Dr Sophie Ratcliffe wins University Public Engagement Award for Unsilencing the Library

sophie ratcliffe

A project run by researchers at the Faculty of English Language and Literature has won an award in this year’s Vice-Chancellor’s Public Engagement with Research Awards, which celebrate public engagement work across the University.

The award-winning project Unsilencing the Library is a collaborative exhibition at Compton Verney Art Gallery and Museum. The project focused on finding the creator of a ‘mock’ bookshelf, a key decorative feature at Warwickshire’s Compton Verney, in which all the authors were women, and co-curating an exhibition with the public, which opens in June.

The project team, led by Dr Sophie Ratcliffe, invited a series of individuals and communities to select real books to accompany this Victorian feminist bookshelf. This year’s guest curators include actor and campaigner Emma Watson; local school pupils; and members of Prison Reading Groups.

Unsilencing the Library offers Compton Verney’s 80,000 annual visitors new insights into why books mattered in the past, and why they still do. The accompanying website at www.unsilencingthelibrary.com is an ongoing learning resource, and Radio 4's Woman's Hour are featuring the exhibition in a specially recorded programme.

Uncovering stories about reading, from Georgiana Verney, Lady Willoughby de Broke, in the 1860s to the men at Bullingdon Prison today, has also hugely enriched the project team’s research and teaching.

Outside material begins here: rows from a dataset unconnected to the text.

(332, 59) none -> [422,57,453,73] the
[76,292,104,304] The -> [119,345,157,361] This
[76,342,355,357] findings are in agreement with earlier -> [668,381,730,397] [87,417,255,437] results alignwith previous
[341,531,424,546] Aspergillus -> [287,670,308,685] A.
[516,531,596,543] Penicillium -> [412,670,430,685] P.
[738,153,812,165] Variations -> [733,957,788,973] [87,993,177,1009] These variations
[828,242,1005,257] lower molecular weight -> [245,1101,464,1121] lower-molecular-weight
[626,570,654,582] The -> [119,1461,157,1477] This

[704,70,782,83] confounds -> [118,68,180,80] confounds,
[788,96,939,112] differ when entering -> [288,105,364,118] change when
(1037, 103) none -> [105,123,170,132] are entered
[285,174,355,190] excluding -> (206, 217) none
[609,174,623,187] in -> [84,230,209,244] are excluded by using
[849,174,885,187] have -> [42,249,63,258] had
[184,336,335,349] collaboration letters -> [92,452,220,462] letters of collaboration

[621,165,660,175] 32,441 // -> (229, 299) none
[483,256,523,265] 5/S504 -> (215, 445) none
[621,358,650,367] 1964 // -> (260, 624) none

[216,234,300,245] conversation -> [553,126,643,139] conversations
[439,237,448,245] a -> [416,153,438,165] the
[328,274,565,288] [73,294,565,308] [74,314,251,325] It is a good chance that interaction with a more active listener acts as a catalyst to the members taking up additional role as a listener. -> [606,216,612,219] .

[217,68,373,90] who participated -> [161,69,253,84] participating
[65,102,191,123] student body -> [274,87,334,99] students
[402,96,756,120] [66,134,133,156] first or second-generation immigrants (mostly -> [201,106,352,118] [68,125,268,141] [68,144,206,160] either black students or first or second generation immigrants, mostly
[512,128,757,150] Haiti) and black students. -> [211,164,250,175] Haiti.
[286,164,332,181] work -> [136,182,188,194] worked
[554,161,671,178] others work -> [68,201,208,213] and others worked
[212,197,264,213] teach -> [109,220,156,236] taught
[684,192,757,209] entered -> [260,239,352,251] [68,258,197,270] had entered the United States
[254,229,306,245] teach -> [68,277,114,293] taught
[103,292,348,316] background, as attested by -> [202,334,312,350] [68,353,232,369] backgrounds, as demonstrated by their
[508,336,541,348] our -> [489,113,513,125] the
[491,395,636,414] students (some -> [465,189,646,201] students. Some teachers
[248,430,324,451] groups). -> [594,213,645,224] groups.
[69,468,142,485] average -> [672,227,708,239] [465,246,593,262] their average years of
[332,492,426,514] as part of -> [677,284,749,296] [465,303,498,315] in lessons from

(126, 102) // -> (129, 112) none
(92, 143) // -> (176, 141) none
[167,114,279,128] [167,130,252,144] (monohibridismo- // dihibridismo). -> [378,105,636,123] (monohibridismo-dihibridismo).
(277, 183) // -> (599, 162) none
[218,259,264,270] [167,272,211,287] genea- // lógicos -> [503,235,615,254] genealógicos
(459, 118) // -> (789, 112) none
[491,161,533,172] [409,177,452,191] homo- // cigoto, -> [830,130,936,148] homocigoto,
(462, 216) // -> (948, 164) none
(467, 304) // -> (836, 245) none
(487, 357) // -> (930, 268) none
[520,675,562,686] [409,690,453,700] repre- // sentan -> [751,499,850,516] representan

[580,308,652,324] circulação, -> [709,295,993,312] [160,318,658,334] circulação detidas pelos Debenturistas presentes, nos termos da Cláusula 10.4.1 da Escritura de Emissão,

The Vice-Chancellor's Public Engagement with Research Awards recognise and reward those at the University who undertake high-quality engagement activities and have contributed to building capacity in this area. Unsilencing the Library was one of six winners in the Project category of the awards. The announcement was made yesterday, 28 June, at an awards ceremony at the Oxford University Museum of Natural History hosted by Vice-Chancellor Professor Louise Richardson.

Our heartfelt congratulations to Dr Ratcliffe, Dr Ceri Hunter, and Dr Eleanor Lybeck for this well-deserved accolade.